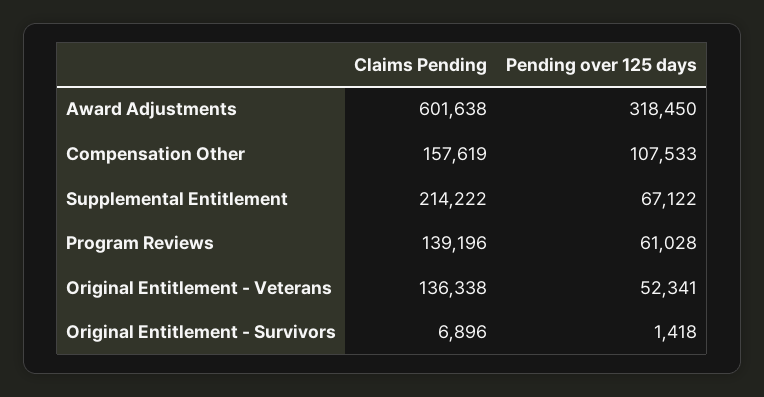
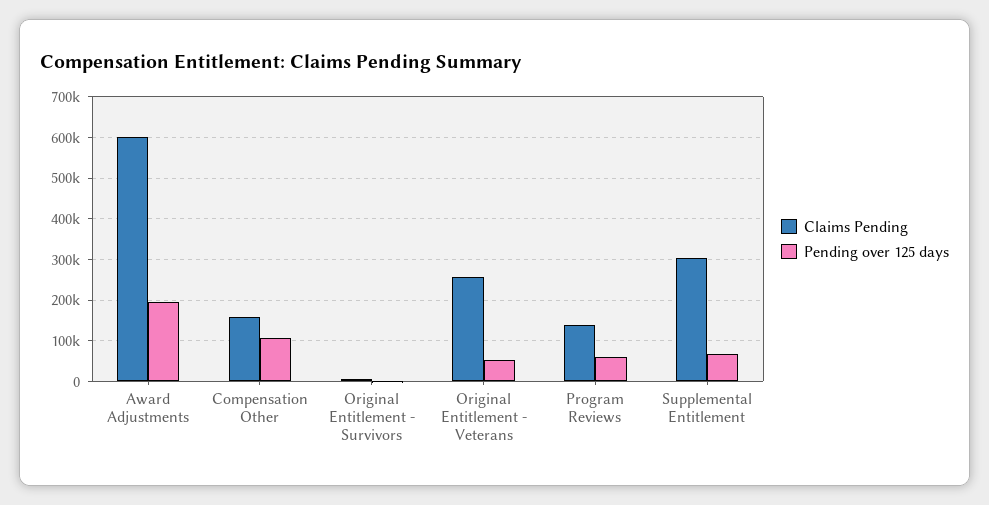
  {
    "Claims Pending": {
      "Award Adjustments": 601638,
      "Compensation Other": 157619,
-     "Supplemental Entitlement": 214222,
+     "Supplemental Entitlement": 300000,
      "Program Reviews": 139196,
-     "Original Entitlement - Veterans": 136338,
+     "Original Entitlement - Veterans": 260000,
      "Original Entitlement - Survivors": 6896
    },
    "Pending over 125 days": {
-     "Award Adjustments": 318450,
+     "Award Adjustments": 200000,
      "Compensation Other": 107533,
      "Supplemental Entitlement": 67122,
      "Program Reviews": 61028,
      "Original Entitlement - Veterans": 52341,
      "Original Entitlement - Survivors": 1418
    }
  }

++++

Copy out all the data without changing anything, and drop the pictures.

TASK ANSWER =
  {
    "Claims Pending": {
      "Award Adjustments": 601638,
      "Compensation Other": 157619,
-     "Supplemental Entitlement": 214222,
+     "Supplemental Entitlement": 300000,
      "Program Reviews": 139196,
-     "Original Entitlement - Veterans": 136338,
+     "Original Entitlement - Veterans": 260000,
      "Original Entitlement - Survivors": 6896
    },
    "Pending over 125 days": {
-     "Award Adjustments": 318450,
+     "Award Adjustments": 200000,
      "Compensation Other": 107533,
      "Supplemental Entitlement": 67122,
      "Program Reviews": 61028,
      "Original Entitlement - Veterans": 52341,
      "Original Entitlement - Survivors": 1418
    }
  }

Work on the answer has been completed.